Another distinction: personally, pastorally, and theologically, I wholeheartedly embrace the third quote on the bulletin cover, “Faith Needs doubt like children need love.” Faith becomes lived, real, and trustworthy when it is encouraged and free to hold doubts and work questions that may have no answers. To doubt and question, not for mere intellectual argumentation or from the place of hostility or indifference, but rather from genuine interest and curiosity, is to be inside a relationship with faith and religion!

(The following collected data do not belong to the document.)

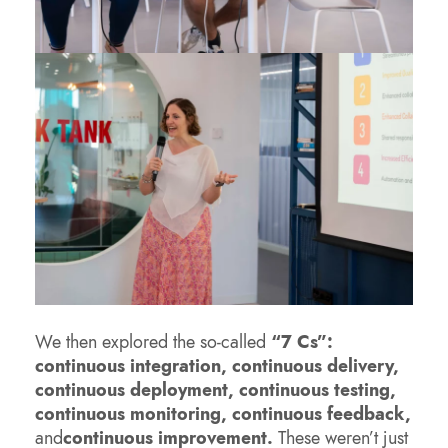
We then explored the so-called
“7 Cs”:
continuous integration, continuous delivery,
continuous deployment, continuous testing,
continuous monitoring, continuous feedback,
and
continuous improvement.
These weren’t just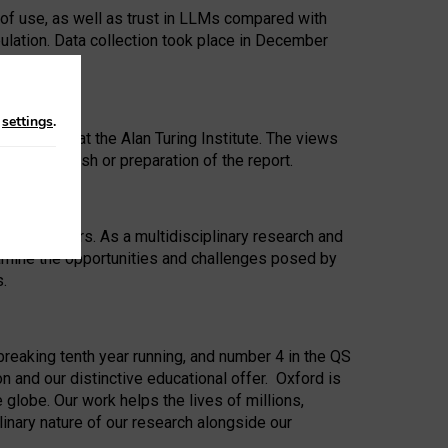
 of use, as well as trust in LLMs compared with
ulation. Data collection took place in December
n
settings
.
ip Award at the Alan Turing Institute. The views
ion to publish or preparation of the report.
 for 25 years. As a multidisciplinary research and
xamine the opportunities and challenges posed by
s.
reaking tenth year running, and number 4 in the QS
n and our distinctive educational offer. Oxford is
lobe. Our work helps the lives of millions,
inary nature of our research alongside our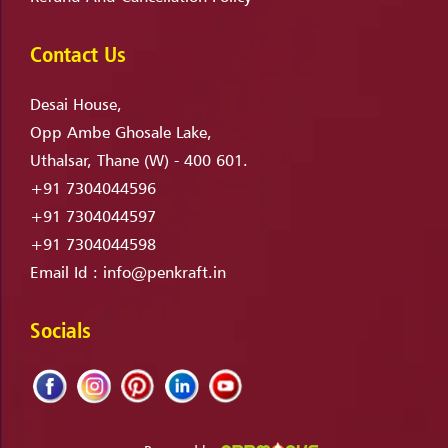
Contact Us
Desai House,
Opp Ambe Ghosale Lake,
Uthalsar, Thane (W) - 400 601.
+91 7304044596
+91 7304044597
+91 7304044598
Email Id :
info@penkraft.in
Socials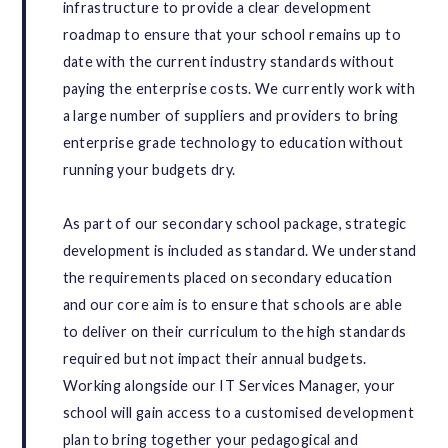
infrastructure to provide a clear development
roadmap to ensure that your school remains up to
date with the current industry standards without
paying the enterprise costs. We currently work with
a large number of suppliers and providers to bring
enterprise grade technology to education without
running your budgets dry.
As part of our secondary school package, strategic
development is included as standard. We understand
the requirements placed on secondary education
and our core aim is to ensure that schools are able
to deliver on their curriculum to the high standards
required but not impact their annual budgets.
Working alongside our IT Services Manager, your
school will gain access to a customised development
plan to bring together your pedagogical and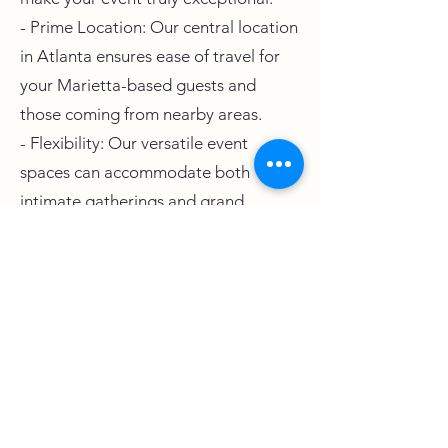
- Prime Location: Our central location
in Atlanta ensures ease of travel for
your Marietta-based guests and
those coming from nearby areas.
- Flexibility: Our versatile event
spaces can accommodate both
intimate gatherings and grand
celebrations.
- Personalized Service: We are
committed to tailoring our services to
meet your unique preferences and
requirements.
- Stunning Setting: The West Venue's
modern and elegant design serves as
a breathtaking backdrop for any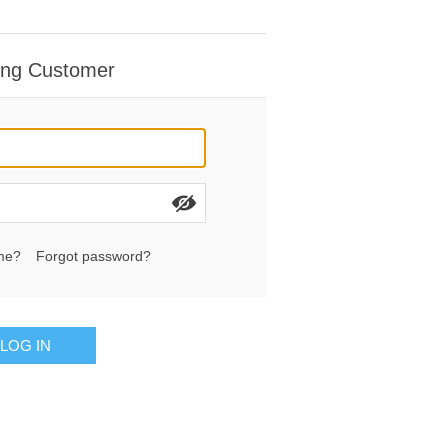
ing Customer
me?
Forgot password?
LOG IN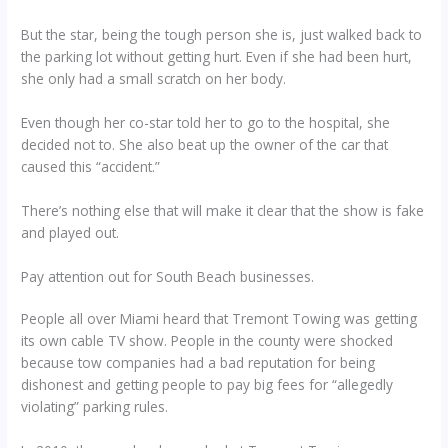
But the star, being the tough person she is, just walked back to
the parking lot without getting hurt. Even if she had been hurt,
she only had a small scratch on her body.
Even though her co-star told her to go to the hospital, she
decided not to. She also beat up the owner of the car that
caused this “accident.”
There’s nothing else that will make it clear that the show is fake
and played out.
Pay attention out for South Beach businesses.
People all over Miami heard that Tremont Towing was getting
its own cable TV show. People in the county were shocked
because tow companies had a bad reputation for being
dishonest and getting people to pay big fees for “allegedly
violating” parking rules.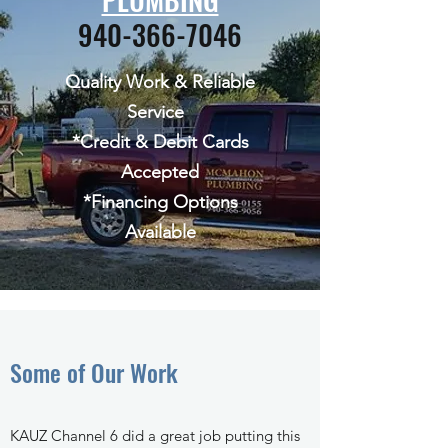
940-366-7046
Quality Work & Reliable
Service
*Credit & Debit Cards
Accepted
*Financing Options
Available
Some of Our Work
KAUZ Channel 6 did a great job putting this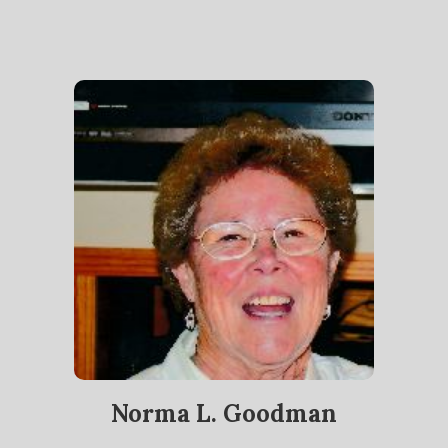
Norma L. Goodman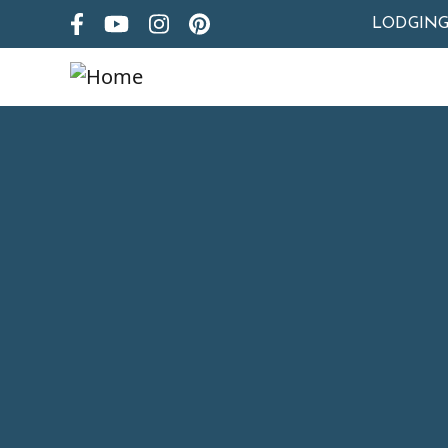
LODGIN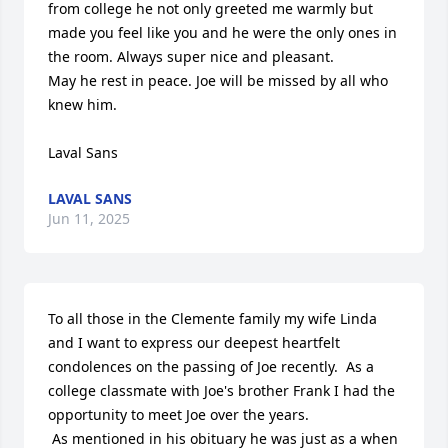
from college he not only greeted me warmly but 
made you feel like you and he were the only ones in 
the room. Always super nice and pleasant.  

May he rest in peace. Joe will be missed by all who 
knew him. 

Laval Sans
LAVAL SANS
Jun 11, 2025
To all those in the Clemente family my wife Linda 
and I want to express our deepest heartfelt 
condolences on the passing of Joe recently.  As a 
college classmate with Joe's brother Frank I had the 
opportunity to meet Joe over the years.  

 As mentioned in his obituary he was just as a when  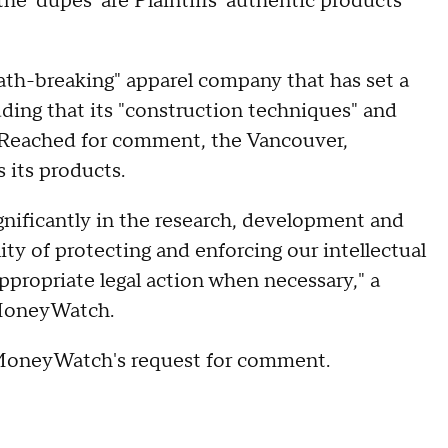
the 'dupes' are Plaintiffs' authentic products
"path-breaking" apparel company that has set a
ding that its "construction techniques" and
s. Reached for comment, the Vancouver,
 its products.
gnificantly in the research, development and
ity of protecting and enforcing our intellectual
ppropriate legal action when necessary," a
MoneyWatch.
MoneyWatch's request for comment.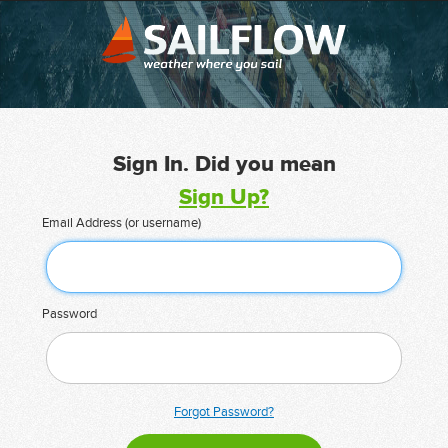
Sign In. Did you mean
Sign Up?
Email Address (or username)
Password
Forgot Password?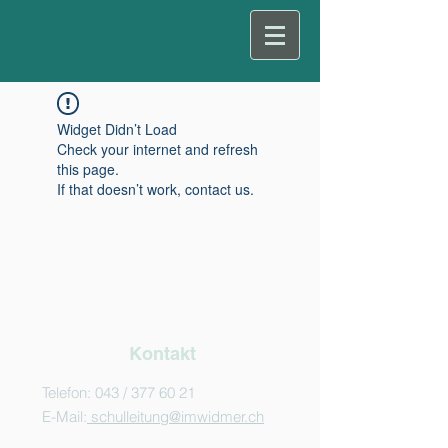
Widget Didn’t Load
Check your internet and refresh
this page.
If that doesn’t work, contact us.
Kontakt
Telefon: 043 /
377 60 21
E-Mail:
schulleitung@imwidmer.ch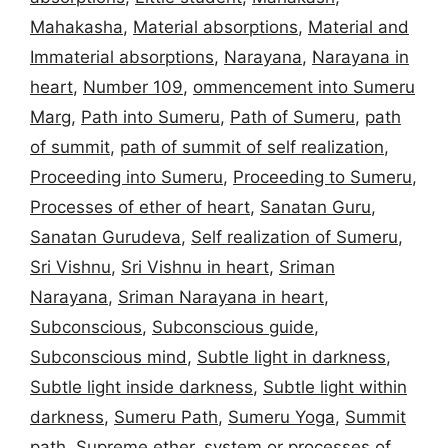
Mahakasha
,
Material absorptions
,
Material and
Immaterial absorptions
,
Narayana
,
Narayana in
heart
,
Number 109
,
ommencement into Sumeru
Marg
,
Path into Sumeru
,
Path of Sumeru
,
path
of summit
,
path of summit of self realization
,
Proceeding into Sumeru
,
Proceeding to Sumeru
,
Processes of ether of heart
,
Sanatan Guru
,
Sanatan Gurudeva
,
Self realization of Sumeru
,
Sri Vishnu
,
Sri Vishnu in heart
,
Sriman
Narayana
,
Sriman Narayana in heart
,
Subconscious
,
Subconscious guide
,
Subconscious mind
,
Subtle light in darkness
,
Subtle light inside darkness
,
Subtle light within
darkness
,
Sumeru Path
,
Sumeru Yoga
,
Summit
path
,
Supreme ether
,
system or processes of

Questions and doubts draw us into the great spiritual dialogues of life, becoming key pieces to the puzzle of existence. When I come to some element of faith that is beyond proof but is constructive and affirming I will often choose to live as if it is true, to test it in my experience and then add it to my personal collection of trusted tenants. Questions and doubts are as essential to human existence as breathing and loving. For doubts and questions to forge the intellect is one thing, but when they infiltrate the soul they transform faith into a creative life force. Doubts and questions have never moved me against or away from faith, but rather consistently nourish my bond with Christ and deepen my spirituality.
Where does this leave us? How do we hold the cultured critiques of religion and faith? How shall we liberate ourselves from low level anxieties and the multi-layered guilt that derive from institutional prohibitions against thinking for ourselves, trusting and refining our questions, and respectfully holding our doubts?
For the cultured critiques, I hold the truth of Milosz's poem, “If there is no God, / Not everything is permitted to man. / He is still his brother's keeper / And he is not permitted to sadden his brother, / By saying that there is no God.”
For freeing those low level anxieties and the multi-layered guilt Rabbi Wolpe wisely counsels, “Increasingly I was less concerned with what God might be than what faith in God might make of me.”
To be true to both God and Self we must exercise and care for our doubt and questions with arguably the single greatest tool of human intellect and conscience: curiosity. To be curious is to be full of wonderment, innocent interest, mindfulness, and adventure. We best come to curiosity without fear, judgment, or hostility; we come with unprotected compassion and openness to meet, to witness, to be present to, and, perhaps, to understand something new for the first time.
With a gently and gingerly held faith, we shall live in awe and wonder before unfolding mysteries, we shall flourish in all manner of relationships, and the essential nature of our faith is a well-cultivated attention to the holiness in us and all around us – After all, Hodgson, in the first quote on the bulletin cover, sounds right, “Some things have to be believed to be seen.”